TASK BRIEF
Where does "depth" appear in the data? Return each line that holds it.

DATA LISTING

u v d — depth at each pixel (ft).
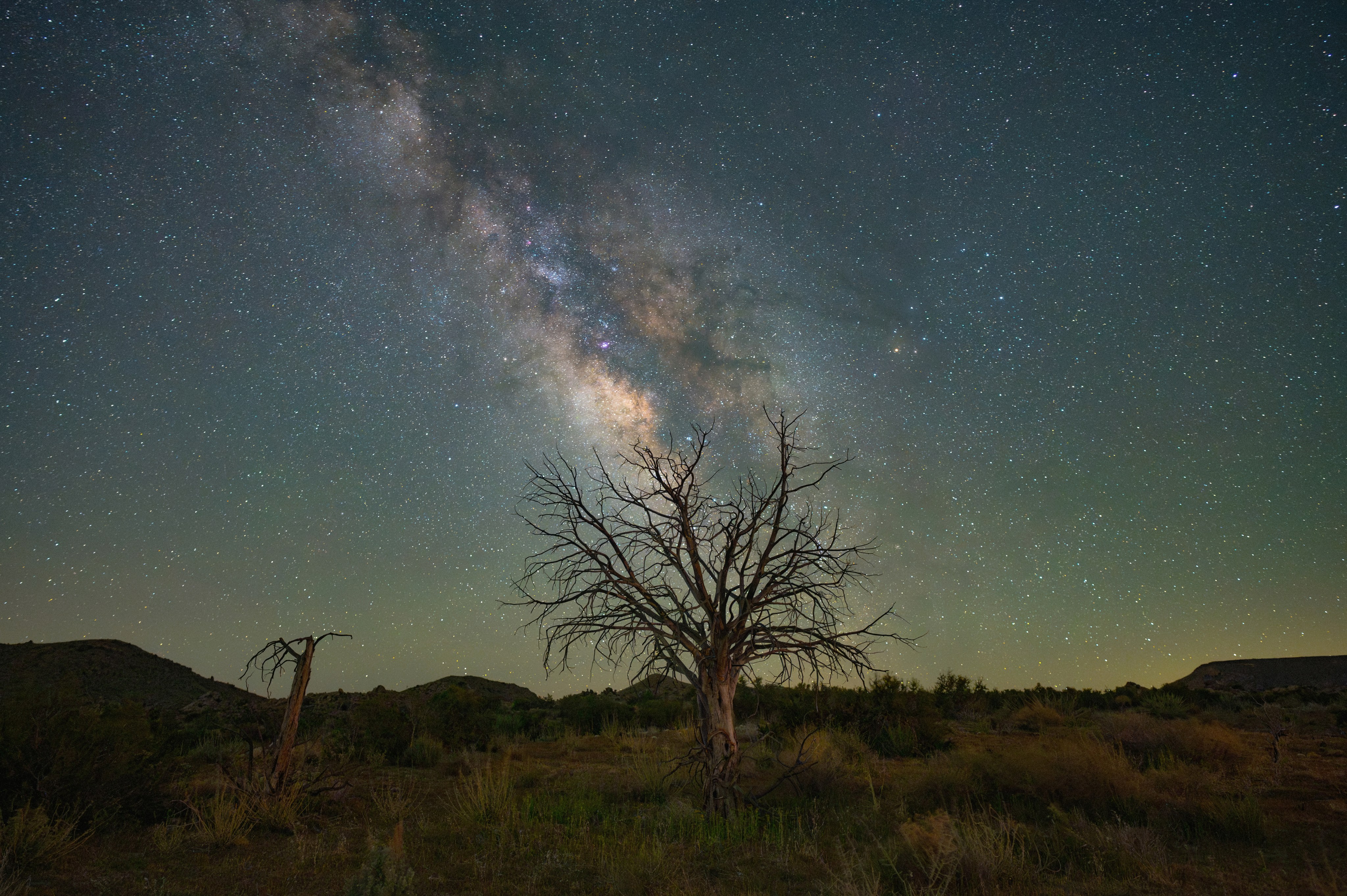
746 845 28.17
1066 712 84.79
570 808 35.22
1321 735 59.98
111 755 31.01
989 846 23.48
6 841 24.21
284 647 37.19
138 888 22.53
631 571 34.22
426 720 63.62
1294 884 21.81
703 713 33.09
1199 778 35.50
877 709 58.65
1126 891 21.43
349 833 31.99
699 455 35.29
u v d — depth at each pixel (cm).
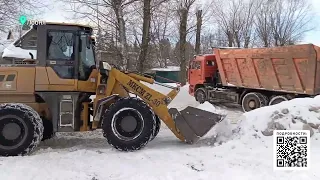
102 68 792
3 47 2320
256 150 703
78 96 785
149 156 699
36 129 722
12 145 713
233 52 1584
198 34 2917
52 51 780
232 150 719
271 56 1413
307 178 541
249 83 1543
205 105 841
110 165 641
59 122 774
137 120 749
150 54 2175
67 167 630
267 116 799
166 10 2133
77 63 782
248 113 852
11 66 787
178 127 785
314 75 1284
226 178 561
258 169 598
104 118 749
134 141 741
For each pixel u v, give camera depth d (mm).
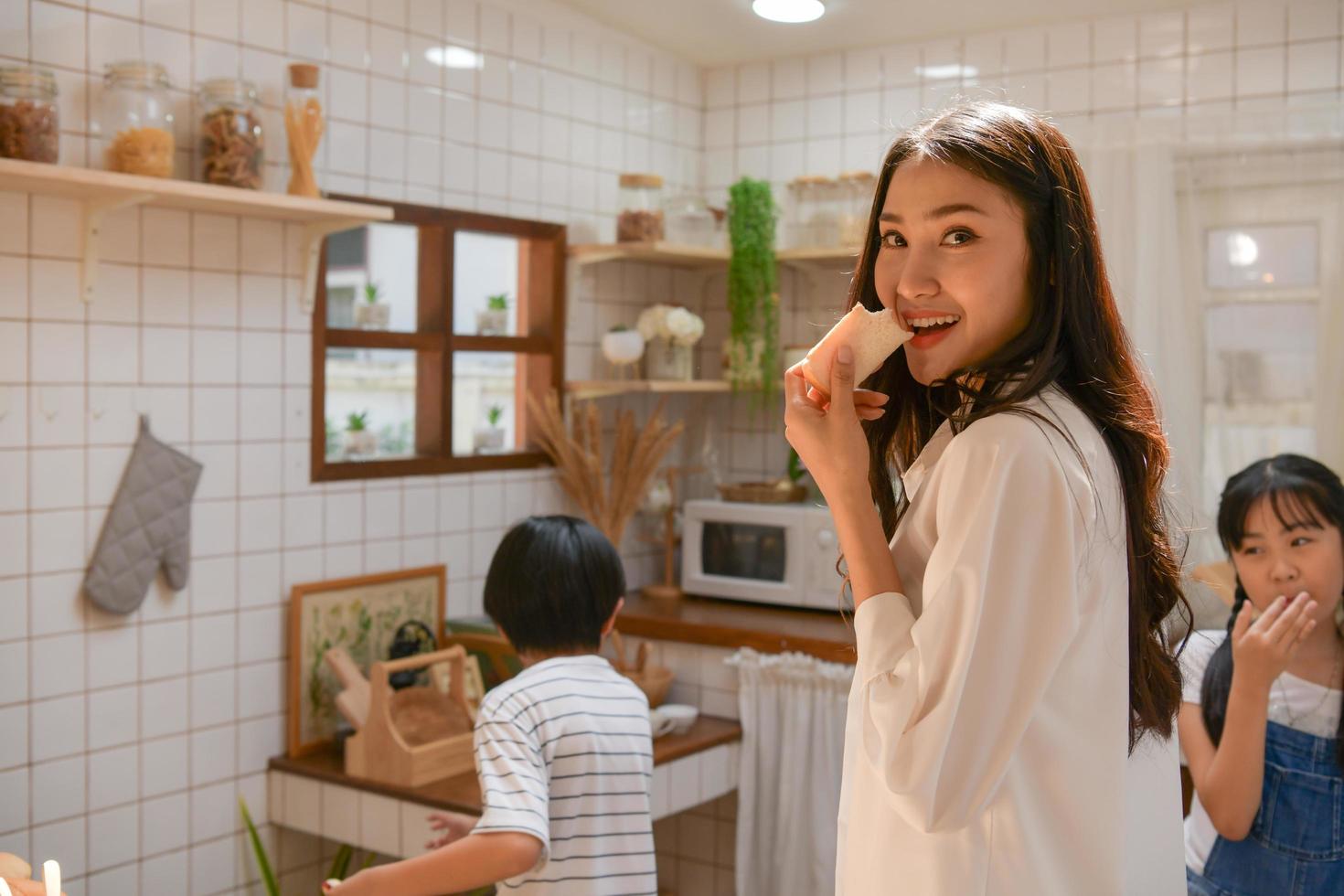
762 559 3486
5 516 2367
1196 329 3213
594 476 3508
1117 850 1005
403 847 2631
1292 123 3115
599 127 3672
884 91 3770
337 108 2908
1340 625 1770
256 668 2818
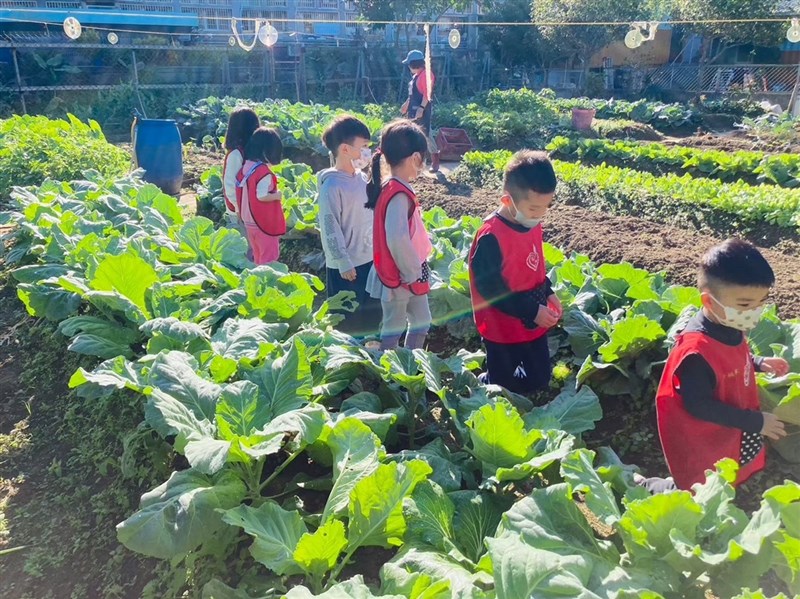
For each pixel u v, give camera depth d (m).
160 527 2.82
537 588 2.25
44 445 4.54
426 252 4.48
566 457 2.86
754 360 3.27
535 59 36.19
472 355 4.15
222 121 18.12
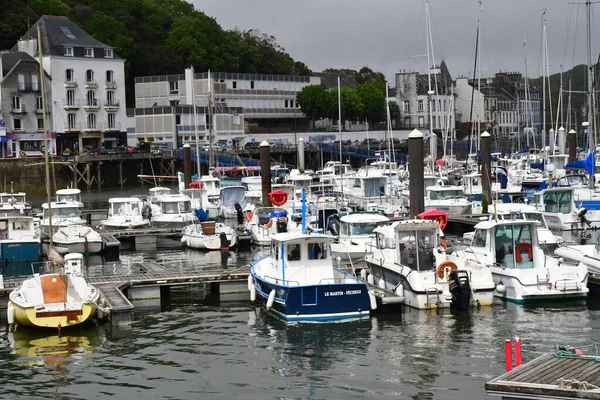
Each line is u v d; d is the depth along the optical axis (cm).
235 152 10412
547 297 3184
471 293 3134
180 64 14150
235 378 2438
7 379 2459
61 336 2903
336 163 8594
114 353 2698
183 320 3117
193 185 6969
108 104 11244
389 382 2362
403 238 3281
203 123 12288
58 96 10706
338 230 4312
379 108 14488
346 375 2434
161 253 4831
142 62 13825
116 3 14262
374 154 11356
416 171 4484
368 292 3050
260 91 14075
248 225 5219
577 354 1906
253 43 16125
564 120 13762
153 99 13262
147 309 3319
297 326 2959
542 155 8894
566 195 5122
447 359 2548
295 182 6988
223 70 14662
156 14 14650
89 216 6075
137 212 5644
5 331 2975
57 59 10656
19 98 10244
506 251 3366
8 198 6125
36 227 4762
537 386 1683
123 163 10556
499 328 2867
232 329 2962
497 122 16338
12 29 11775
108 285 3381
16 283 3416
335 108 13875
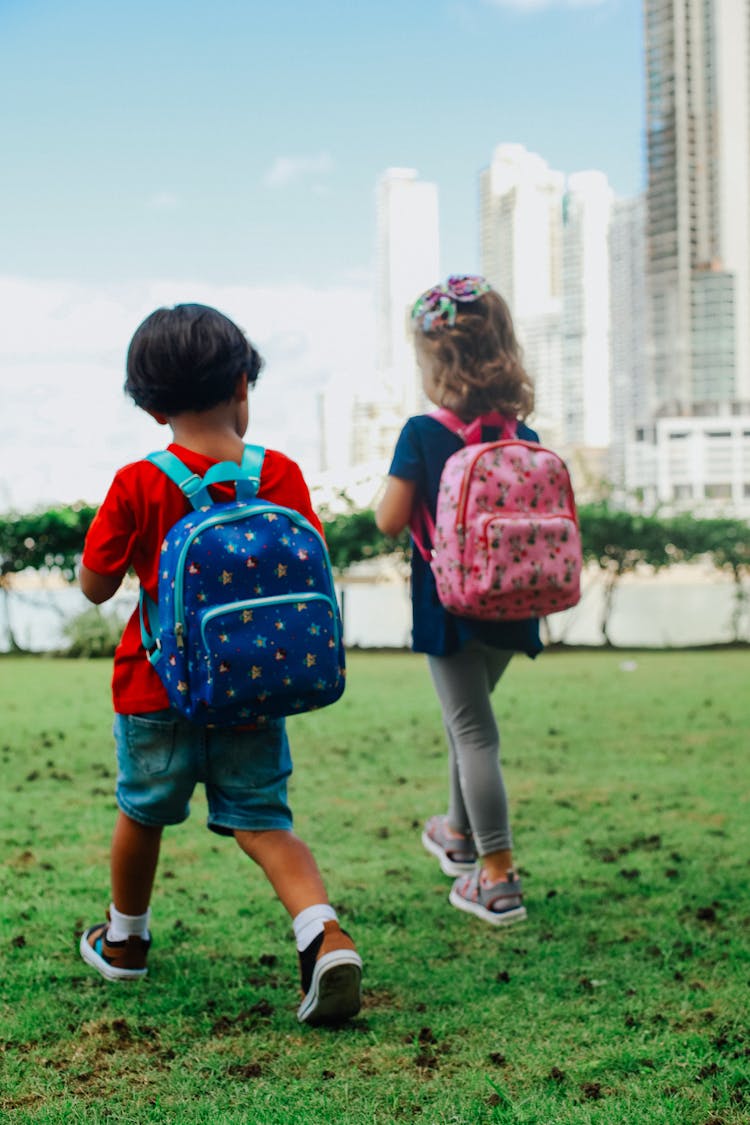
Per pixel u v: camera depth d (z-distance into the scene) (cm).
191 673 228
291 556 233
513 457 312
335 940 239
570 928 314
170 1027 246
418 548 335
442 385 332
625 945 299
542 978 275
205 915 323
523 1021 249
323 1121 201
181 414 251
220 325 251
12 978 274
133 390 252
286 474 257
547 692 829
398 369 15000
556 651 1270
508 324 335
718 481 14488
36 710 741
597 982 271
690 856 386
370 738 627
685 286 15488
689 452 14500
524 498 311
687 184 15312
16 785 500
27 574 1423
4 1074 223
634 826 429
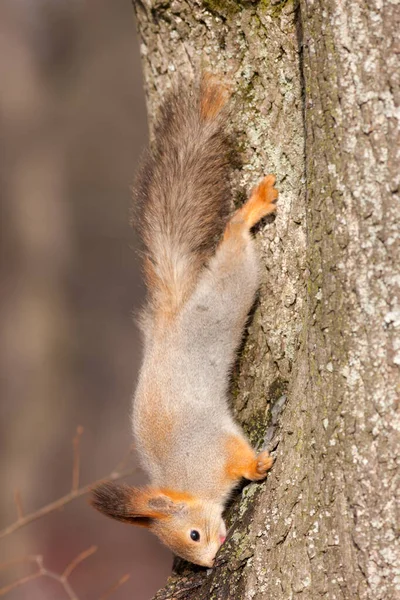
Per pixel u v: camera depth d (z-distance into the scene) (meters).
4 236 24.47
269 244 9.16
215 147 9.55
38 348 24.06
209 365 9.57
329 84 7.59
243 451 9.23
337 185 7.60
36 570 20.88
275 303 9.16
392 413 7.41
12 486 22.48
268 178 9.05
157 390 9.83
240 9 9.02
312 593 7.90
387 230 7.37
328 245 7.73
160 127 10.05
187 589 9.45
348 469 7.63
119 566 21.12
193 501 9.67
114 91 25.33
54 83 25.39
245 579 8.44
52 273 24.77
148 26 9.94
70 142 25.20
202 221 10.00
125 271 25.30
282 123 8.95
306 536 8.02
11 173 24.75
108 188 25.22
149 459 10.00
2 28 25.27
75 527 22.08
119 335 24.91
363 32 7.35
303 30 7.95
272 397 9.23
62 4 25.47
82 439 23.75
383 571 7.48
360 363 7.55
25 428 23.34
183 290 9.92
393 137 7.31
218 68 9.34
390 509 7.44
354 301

SOLUTION TO THIS EXERCISE
u v d — depth at each pixel (ft).
u v d — depth at each pixel (cm).
For each pixel u v, give camera depth d (mm).
For each pixel u v, give camera depth d (m).
Each line is u v d; d is the depth along the optical axis (cm).
Per pixel u v: camera depth d (z-distance into the scene) (cm).
Per pixel u v: camera depth d (z-distance into the scene) (meters).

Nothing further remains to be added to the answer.